### TO DO
A – In the troubleshooting text on Sync Loops and Firefox exports, which file in the Firefox profile folder should be trashed once the bookmarks are definitely corrupt?
B – According to the troubleshooting text on Sync Loops and Firefox exports, why did Smarky, Synkmark or BookMacster likely raise the Number of Sync Snapshots to keep when it first noticed the problem?
C – In the troubleshooting text on Sync Loops and Firefox exports, rewrite the stretch from "Assuming you were" through "Mozilla, its suthor.", changing "Star button" to "star tool".

=== SELECTED PASSAGE ===

You have a Sync Loop. The solution is to break the Sync Loop.
Syncing services are properly configured but one of them is misbehaving. Our website contains current information on this topic. If you cannot resolve the issue, please consider sending us your data so that we can figure it out. To do that,
If you would rather try to resolve the problem yourself, you need to find out what change(s) are being fought over. You can see this by examining your recent Sync Logs.
In the following example, by clicking the popup menu you can see that there were three recent Exports interspersed with two Imports to Safari…
After a fight over Safari bookmarks is reported, if you click any of the recent Export logs for the errant Client (Safari in this example) you should see exactly the same changes. Here is an example…
In this example, the bookmark Ant is being moved up to position 0, and bookmark Bird is being moved down to position 1. That is, BookMacster, say is putting them into alphabetical order.
Conversely, if you click any of the recent Import logs for the errant Client (Safari in this example) you should again see the same changes in each log, but the opposite of what changed during the exports. Continuing the same example…
In this example, the bookmark Ant is being moved down to position 1, and bookmark Bird is being moved up to position 0. That is, some other app or service is moving them back, out of alphabetical order.
Restore Your Sync Snapshots Preference. When Smarky, Synkmark or BookMacster first noticed the problem, it likely increased the setting of your Number of Sync Snapshots to keep so that enough data could be gathered to diagnose the problem. If you’re not 100% sure that the problem won’t come back, we recommed leaving it at the higher value. But if you want to set it back,
When Smarky, Synkmark or BookMacster first noticed the problem, it also paused syncing. After the problem is resolved, you should resume syncing.
When Synkmark, Markster or BookMacster needs to export to Firefox while Firefox is not running, or you ask Smarky to export to Firefox even if it is running, the app accesses Firefox’ bookmarks database file directly. In preparation for the actual export, it opens the database, verifies the expected tables, and performs a checkpoint operation, to flush through any changes pending by other applications. These are simple operations, and if they fail, this almost always means that the database file is corrupt. Here is what you need to do.
Launch Firefox
Activate Synkark or BookMacster and repeat the Export operation. If the failure occurred by an Syncer operating in the background, click in the menu File > Export, to do a normal export.
If it succeeds, activate Firefox and click in the menu: Bookmarks > Show All Bookmarks. If you see all of your bookmarks there, including any newly-exported changes, you are done. If not, continue.
In the Library window which appeared in Firefox when you clicked Show All Bookmarks, click the star tool in the toolbar and Restore from a recent backup.
If that worked, quit Firefox and repeat the Export from Synkmark or BookMacster. If that works too, you are done. If not, continue.
Now we’re at the point where your Firefox bookmarks are definitely corrupt and you’re going to have to abandon what remains.
Launch Firefox.
Click in the menu: Help > Troubleshooting Information. A window or tab will appear.
In the section Application Basics, Profile Folder, click the button Show in Finder. A Finder window will open.
Quit Firefox.
In the Finder window, find the file named places.sqlite. Trash it (or move to your Desktop, if you think you might want to try to recover bookmarks later).
See if there are file(s) named places-shm.sqlite and/or places-wal.sqlite, and if so trash them.
Assuming you were doing a normal Export from Synkmark or BookMacster which was going to overwrite all of your Firefox bookmarks anyhow, repeat the export from the app. Otherwise, you might wawnt to launch Firefox and restore from one of Firefox’ backups using the Star button as described above. Note that if you launch Firefox with no places.sqlite file in your Profile folder, Firefox will create a new one and populate it with a dozen or so bookmarks regarding the Firefox project and Mozilla, its suthor.

=== LISTED ENTRIES ===

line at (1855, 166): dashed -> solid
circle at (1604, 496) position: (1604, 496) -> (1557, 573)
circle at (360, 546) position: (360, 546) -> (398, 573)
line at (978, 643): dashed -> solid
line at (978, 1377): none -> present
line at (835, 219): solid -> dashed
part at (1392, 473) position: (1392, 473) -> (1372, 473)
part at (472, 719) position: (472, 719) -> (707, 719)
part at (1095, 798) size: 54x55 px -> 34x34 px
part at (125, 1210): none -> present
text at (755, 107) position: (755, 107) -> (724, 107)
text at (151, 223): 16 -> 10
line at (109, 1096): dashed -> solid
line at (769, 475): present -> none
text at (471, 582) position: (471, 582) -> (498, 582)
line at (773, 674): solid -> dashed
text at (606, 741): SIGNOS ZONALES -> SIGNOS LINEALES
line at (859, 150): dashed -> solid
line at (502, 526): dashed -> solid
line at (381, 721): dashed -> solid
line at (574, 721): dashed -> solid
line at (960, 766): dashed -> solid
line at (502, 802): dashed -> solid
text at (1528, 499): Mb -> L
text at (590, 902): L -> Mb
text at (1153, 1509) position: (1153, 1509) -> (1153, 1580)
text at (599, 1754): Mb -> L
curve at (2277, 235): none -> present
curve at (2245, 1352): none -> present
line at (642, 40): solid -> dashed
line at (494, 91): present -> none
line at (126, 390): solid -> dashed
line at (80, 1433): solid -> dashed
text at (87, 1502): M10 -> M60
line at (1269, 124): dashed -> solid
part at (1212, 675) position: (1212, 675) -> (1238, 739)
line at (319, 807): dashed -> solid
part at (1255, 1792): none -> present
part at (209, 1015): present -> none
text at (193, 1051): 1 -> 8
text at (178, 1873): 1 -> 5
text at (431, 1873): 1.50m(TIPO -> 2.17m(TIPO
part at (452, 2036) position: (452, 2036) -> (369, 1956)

===

### ANSWERS PER TASK
A – The file named places.sqlite.

B – It likely raised that setting so that enough data could be gathered to diagnose the problem.

C –
Assuming you were doing a normal Export from Synkmark or BookMacster which was going to overwrite all of your Firefox bookmarks anyhow, repeat the export from the app. Otherwise, you might wawnt to launch Firefox and restore from one of Firefox’ backups using the star tool as described above. Note that if you launch Firefox with no places.sqlite file in your Profile folder, Firefox will create a new one and populate it with a dozen or so bookmarks regarding the Firefox project and Mozilla, its suthor.